For its more than embarrassing password disclosures, the LinkedIn business network has been nominated for the "Most Epic Fail" award: "What has 2,500 employees, over 90 million users, no CSO, and hates salt?" The jury also mocks a network supplier who incorporated the private root key for SSH access in firmware that is plainly visible on the net: "For FAIL, press F5". The nomination of the entire anti-virus industry wasn't even deemed to need an explanation. No wonder, considering the fact that AV icon Mikko Hypponen recently admitted that the entire industry has failed.
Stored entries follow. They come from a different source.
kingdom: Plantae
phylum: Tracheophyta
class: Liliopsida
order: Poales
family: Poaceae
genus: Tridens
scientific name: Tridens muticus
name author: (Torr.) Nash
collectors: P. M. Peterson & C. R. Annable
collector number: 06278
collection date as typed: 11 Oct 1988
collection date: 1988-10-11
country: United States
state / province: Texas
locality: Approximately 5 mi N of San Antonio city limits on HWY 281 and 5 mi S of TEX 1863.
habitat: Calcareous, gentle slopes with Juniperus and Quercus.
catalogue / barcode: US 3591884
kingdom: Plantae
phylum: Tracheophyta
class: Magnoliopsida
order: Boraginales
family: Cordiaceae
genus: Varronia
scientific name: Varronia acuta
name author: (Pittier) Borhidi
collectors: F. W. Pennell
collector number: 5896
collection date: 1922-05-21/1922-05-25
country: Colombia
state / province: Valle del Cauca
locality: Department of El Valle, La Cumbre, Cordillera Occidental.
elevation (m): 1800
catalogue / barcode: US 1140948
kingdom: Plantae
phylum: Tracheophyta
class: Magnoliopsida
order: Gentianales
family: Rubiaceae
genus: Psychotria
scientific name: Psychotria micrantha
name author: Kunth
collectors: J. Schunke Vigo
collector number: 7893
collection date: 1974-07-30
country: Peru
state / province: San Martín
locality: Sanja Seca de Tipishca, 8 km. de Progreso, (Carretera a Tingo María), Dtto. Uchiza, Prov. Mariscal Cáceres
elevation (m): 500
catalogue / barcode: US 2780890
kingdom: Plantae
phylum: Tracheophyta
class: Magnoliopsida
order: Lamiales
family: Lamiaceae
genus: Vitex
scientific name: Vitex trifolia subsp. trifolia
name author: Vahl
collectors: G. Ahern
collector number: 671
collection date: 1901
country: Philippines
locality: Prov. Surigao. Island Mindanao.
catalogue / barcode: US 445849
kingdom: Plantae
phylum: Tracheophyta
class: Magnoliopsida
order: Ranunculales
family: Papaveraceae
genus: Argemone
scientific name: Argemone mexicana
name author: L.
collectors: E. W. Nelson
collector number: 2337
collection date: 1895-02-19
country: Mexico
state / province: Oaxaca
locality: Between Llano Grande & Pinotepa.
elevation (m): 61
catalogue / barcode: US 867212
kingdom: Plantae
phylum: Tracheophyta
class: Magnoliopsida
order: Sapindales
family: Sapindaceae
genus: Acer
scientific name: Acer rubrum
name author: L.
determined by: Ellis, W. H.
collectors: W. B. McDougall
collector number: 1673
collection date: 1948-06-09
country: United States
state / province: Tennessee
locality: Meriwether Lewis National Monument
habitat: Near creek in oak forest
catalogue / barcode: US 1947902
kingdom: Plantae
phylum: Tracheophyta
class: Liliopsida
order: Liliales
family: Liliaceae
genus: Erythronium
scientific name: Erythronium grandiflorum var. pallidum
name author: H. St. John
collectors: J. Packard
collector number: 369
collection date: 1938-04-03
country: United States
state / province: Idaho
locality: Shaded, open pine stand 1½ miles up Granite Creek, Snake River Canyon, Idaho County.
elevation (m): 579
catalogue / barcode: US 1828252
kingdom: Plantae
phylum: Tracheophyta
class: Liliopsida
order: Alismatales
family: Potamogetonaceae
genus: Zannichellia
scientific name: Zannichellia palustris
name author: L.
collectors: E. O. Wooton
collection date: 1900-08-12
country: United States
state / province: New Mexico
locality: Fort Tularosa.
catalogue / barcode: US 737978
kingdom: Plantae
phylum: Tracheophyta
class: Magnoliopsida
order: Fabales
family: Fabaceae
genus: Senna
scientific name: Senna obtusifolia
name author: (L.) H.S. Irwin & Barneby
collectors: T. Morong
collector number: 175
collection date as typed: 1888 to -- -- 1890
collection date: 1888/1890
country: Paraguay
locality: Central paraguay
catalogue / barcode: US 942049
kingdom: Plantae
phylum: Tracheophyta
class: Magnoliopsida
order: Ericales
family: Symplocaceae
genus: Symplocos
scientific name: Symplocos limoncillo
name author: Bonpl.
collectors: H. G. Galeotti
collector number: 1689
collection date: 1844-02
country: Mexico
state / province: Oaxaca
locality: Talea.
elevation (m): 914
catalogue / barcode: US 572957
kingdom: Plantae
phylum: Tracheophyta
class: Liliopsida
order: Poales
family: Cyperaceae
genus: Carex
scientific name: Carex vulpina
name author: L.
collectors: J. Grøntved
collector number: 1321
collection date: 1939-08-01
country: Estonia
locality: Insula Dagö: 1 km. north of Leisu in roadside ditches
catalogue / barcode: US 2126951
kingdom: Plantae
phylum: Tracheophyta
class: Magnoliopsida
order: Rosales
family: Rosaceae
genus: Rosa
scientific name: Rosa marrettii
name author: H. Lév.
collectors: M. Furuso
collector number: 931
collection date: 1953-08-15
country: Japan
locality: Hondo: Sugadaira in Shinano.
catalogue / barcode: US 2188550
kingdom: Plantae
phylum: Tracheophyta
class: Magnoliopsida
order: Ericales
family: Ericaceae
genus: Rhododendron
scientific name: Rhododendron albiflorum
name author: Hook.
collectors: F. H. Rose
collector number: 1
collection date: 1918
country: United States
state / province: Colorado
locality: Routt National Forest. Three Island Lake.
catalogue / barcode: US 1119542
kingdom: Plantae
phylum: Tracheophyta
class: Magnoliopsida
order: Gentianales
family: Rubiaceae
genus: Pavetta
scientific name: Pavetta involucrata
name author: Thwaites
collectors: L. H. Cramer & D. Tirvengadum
Oracle is well represented in the area of server-side bugs this time: the potential listener in Oracle clusters that the company had known about for 4 years before accidentally disclosing it is competing against the MySQL authentication bypass bug: "I am root, can I log in?" "No?" "How about now?" "Still No?" "Now?" "Thank you!". Its recently publicised decision not to fix the "Evil Listener" bug also makes Oracle a top contender for the "Lamest Vendor Response" category, but the candidates for this award haven't been announced yet.

Pinkie Pie
Pinkie Pie has a clear advantage
Source: Alex4nder02
Glamour abounds in the client-side bug category, where rock star Charlie Miller is nervously contemplating whether the iOS bug that allowed code to be injected and caused him to be excluded from Apple's developer programme will be worth an award. Experts think that his chances are slim.

The author of the competing Chrome exploit has in his favour the fact that he cunningly linked a total of 6 security holes to hijack Chrome and scoop $60,000 – but there is also another, less technical aspect: how could Charlie ever hope to successfully compete against Pinkie Pie at the Pwnie Awards?